While acknowledging that the UK has been steadily contributing more to the EU to reflect the increase in its relative wealth and the previous government's agreement to give up some of the British rebate, Treasury officials said there was no evidence the bills for the EU were out of control.

They did not expect the OBR to be forced to raise the estimate of spending on EU services significantly in December's Autumn Statement.

The 2013 figures were higher than the OBR estimate, according to officials, because many of the payments occurred in the first quarter of that year and were therefore included in the fiscal watchdog's 2012-13 financial year estimate. The OBR 2012-13 net contribution estimate of £9.7bn is significantly higher than the ONS 2012 figure of £8.5bn.

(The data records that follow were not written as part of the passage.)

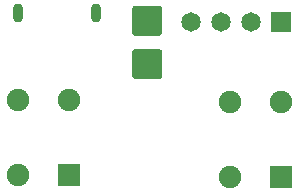
<source format=gbs>
G04 #@! TF.GenerationSoftware,KiCad,Pcbnew,5.1.8-db9833491~88~ubuntu16.04.1*
G04 #@! TF.CreationDate,2020-12-23T08:51:26-07:00*
G04 #@! TF.ProjectId,PoNS,506f4e53-2e6b-4696-9361-645f70636258,rev?*
G04 #@! TF.SameCoordinates,Original*
G04 #@! TF.FileFunction,Soldermask,Bot*
G04 #@! TF.FilePolarity,Negative*
%FSLAX46Y46*%
G04 Gerber Fmt 4.6, Leading zero omitted, Abs format (unit mm)*
G04 Created by KiCad (PCBNEW 5.1.8-db9833491~88~ubuntu16.04.1) date 2020-12-23 08:51:26*
%MOMM*%
%LPD*%
G01*
G04 APERTURE LIST*
%ADD10R,1.905000X1.905000*%
%ADD11C,1.905000*%
%ADD12C,1.651000*%
%ADD13R,1.651000X1.651000*%
%ADD14O,0.900000X1.600000*%
G04 APERTURE END LIST*
G36*
G01*
X148077000Y-67471401D02*
X148077000Y-65421399D01*
G75*
G02*
X148326999Y-65171400I249999J0D01*
G01*
X150377001Y-65171400D01*
G75*
G02*
X150627000Y-65421399I0J-249999D01*
G01*
X150627000Y-67471401D01*
G75*
G02*
X150377001Y-67721400I-249999J0D01*
G01*
X148326999Y-67721400D01*
G75*
G02*
X148077000Y-67471401I0J249999D01*
G01*
G37*
G36*
G01*
X148077000Y-63813801D02*
X148077000Y-61763799D01*
G75*
G02*
X148326999Y-61513800I249999J0D01*
G01*
X150377001Y-61513800D01*
G75*
G02*
X150627000Y-61763799I0J-249999D01*
G01*
X150627000Y-63813801D01*
G75*
G02*
X150377001Y-64063800I-249999J0D01*
G01*
X148326999Y-64063800D01*
G75*
G02*
X148077000Y-63813801I0J249999D01*
G01*
G37*
D10*
X142773400Y-75819000D03*
D11*
X138455400Y-75819000D03*
X138455400Y-69453000D03*
X142773400Y-69453000D03*
D10*
X160655000Y-76022200D03*
D11*
X156337000Y-76022200D03*
X156337000Y-69656200D03*
X160655000Y-69656200D03*
D12*
X153111200Y-62890400D03*
X155651200Y-62890400D03*
X158191200Y-62890400D03*
D13*
X160731200Y-62890400D03*
D14*
X138393900Y-62166500D03*
X144993900Y-62166500D03*
M02*

</source>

EU expenditure in 2013 was unusually high because it was the final period in a multiyear budget settlement, the officials said.

Moreover, the officials added that the ONS figures did not yet include Britain's rebate, which is paid a year in arrears and the ONS has recently revised down its estimate of the net contribution for 2012 by £1bn.

Arguing there was no evidence that the bills were spiralling out of control, the Treasury said that OBR forecasts showed a roughly stable net contribution of about £9bn a year until 2018-19 as a result of the tougher budget within which the EU had to operate in future.

An additional complication in the national accounts, said an aide to George Osborne, chancellor, was that the most commonly cited figures suggested Britain did not benefit from EU payments to households, such as the money British farmers received under the common agricultural policy.

Once this money was included as a use of British spending, the aide said, the Treasury's annual analysis of where public spending went showed money that funded the EU and never came back was as low as £5bn in 2013-14 - less than half the figure in the ONS accounts.

"I think that is what most people would consider the real net contribution," said the aide. That contribution has been rising, but the Treasury forecast is that the total net contribution will fall from £5bn in 2013-14 to £3.5bn in 2015-16.